Editoriaux - Politique - 2 avril 2019

Rapport annuel du Défenseur des droits : le handicap, première cause de discrimination

Le Défenseur des droits a présenté, le 12 mars dernier, son rapport annuel 2018. Le bilan dressé en matière de handicap n’appelle aucunement aux réjouissances, et pour cause : le handicap demeure la première cause de discrimination dans notre pays. Ce triste constat, nous le devons en particulier au contexte actuel, à savoir des services publics toujours plus en retrait et, donc, fatalement de moins en moins en capacité de répondre aux besoins des personnes.

Le handicap, longtemps seconde cause des discriminations, est, depuis 2017, en première position, avec pas moins de 23 % des saisines. Et, dans la majorité des saisines, ce sont les difficultés avec l’administration qui ressortent très nettement (93 %).

La dématérialisation constitue un vrai problème ! Si le numérique facilite, il est vrai, la vie quotidienne, en cela qu’il permet d’éviter des déplacements, souvent contraignants, encore faut-il y avoir accès (près de 6,8 millions de personnes sont toujours privées d’une couverture Internet de qualité). Ainsi, il peut, par exemple, y avoir des problèmes pour obtenir un permis de conduire ou un certificat d’immatriculation.

Par ailleurs, s’il est important d’investir pour faciliter l’accessibilité numérique, il serait judicieux de commencer par rendre l’ensemble des sites publics totalement accessibles aux personnes handicapées, ce qui n’est aujourd’hui pas le cas, alors même que l’accessibilité numérique est pourtant une obligation légale (loi n° 2016-1321 du 7 octobre 2016). Ne soyons pas naïfs et arrêtons de croire que la numérisation sera un vecteur de modernisation pour le service public. Cela ne réduit en rien la complexité des démarches, elle rajoute même, pour beaucoup, de la difficulté à la difficulté du fait de la fracture numérique.

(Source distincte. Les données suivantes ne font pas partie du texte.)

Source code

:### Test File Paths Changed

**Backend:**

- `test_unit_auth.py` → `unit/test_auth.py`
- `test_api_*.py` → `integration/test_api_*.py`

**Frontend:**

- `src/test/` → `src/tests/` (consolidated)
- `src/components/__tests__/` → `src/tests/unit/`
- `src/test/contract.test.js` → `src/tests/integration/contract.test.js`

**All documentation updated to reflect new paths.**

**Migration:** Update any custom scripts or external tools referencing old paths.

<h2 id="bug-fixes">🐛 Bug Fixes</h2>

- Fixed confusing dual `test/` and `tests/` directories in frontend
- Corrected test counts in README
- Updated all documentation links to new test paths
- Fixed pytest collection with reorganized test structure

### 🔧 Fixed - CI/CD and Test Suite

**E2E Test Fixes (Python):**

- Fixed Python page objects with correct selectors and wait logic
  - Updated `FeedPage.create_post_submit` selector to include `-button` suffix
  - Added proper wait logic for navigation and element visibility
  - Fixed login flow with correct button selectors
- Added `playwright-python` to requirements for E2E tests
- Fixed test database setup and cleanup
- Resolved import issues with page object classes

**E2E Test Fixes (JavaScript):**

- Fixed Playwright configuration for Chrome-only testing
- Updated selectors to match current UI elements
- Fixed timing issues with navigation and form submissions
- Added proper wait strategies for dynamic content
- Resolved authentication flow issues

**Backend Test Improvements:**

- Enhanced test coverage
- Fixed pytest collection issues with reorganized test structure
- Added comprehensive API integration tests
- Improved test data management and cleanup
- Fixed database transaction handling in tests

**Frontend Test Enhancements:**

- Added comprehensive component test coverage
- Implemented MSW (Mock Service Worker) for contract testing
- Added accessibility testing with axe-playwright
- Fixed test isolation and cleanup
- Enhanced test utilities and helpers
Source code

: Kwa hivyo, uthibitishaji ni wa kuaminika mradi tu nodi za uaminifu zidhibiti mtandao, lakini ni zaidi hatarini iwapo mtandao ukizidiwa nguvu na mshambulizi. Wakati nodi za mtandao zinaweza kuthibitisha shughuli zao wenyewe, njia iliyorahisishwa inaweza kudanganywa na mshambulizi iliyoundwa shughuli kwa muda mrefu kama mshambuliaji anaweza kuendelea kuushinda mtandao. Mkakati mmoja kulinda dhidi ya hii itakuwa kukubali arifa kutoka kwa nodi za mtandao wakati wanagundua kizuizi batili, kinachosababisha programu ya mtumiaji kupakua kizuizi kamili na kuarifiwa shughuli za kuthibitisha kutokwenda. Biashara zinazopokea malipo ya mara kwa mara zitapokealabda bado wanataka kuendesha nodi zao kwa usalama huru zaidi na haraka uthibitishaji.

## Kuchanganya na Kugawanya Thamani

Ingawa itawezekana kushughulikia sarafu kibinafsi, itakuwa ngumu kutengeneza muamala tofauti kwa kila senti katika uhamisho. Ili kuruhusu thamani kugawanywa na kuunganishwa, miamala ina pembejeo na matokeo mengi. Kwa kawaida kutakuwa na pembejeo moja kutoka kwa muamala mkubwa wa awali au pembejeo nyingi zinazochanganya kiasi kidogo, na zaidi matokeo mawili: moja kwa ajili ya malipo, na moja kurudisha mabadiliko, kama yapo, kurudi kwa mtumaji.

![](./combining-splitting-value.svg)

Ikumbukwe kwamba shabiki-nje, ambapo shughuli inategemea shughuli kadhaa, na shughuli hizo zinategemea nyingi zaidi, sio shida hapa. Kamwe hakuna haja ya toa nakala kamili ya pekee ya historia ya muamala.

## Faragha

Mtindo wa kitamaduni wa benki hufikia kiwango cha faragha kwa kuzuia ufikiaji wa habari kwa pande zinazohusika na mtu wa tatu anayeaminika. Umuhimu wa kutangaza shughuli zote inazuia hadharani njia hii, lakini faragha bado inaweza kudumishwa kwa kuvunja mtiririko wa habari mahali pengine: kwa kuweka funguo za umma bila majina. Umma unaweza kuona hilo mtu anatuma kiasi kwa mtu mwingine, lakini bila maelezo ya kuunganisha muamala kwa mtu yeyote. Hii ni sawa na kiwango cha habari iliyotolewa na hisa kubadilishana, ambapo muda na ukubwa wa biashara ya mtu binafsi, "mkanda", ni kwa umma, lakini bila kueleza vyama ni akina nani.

Jacques Toubon demande également, et à juste titre, que les personnes en situation de handicap « soient entendues et écoutées dans leur demande d’effectivité des droits ». Les droits, justement, parlons-en : qu’il s’agisse, bien sûr, de la loi du 11 février 2005 « pour l’égalité des droits et des chances, la participation et la citoyenneté des personnes handicapées » ou encore de la Convention relative aux droits des personnes handicapées de l’ONU, les droits des personnes handicapées ont été considérablement renforcés ces dernières années.

Ces droits renforcés vont de pair avec une meilleure information sur ces droits, par le bais d’associations comme APF France Handicap, et il faut s’en féliciter.

Néanmoins, et c’est, là aussi, un problème, il existe de réelles disparités dans l’accès aux droits entre les MDPH (maisons départementales des personnes handicapées). De fait, l’accompagnement des personnes est une absolue nécessité pour que l’égalité, c’est-à-dire faire en sorte que chacun soit traité avec dignité, soit effective partout dans le pays. Pour que cet accompagnement soit bien plus efficient qu’il ne l’est aujourd’hui, l’urgence est d’améliorer le fonctionnement des maisons départementales des personnes handicapées pour qu’elles soient, enfin, à la hauteur des attentes des familles. L’impérieuse nécessité est de donner aux MDPH les moyens de fonctionner et de garantir leur autonomie. En effet, si on ne met pas l’accent sur le renforcement des missions des MDPH avec des moyens adaptés, alors je vois mal comment on pourrait avoir un accompagnement permettant de bénéficier de tous les droits.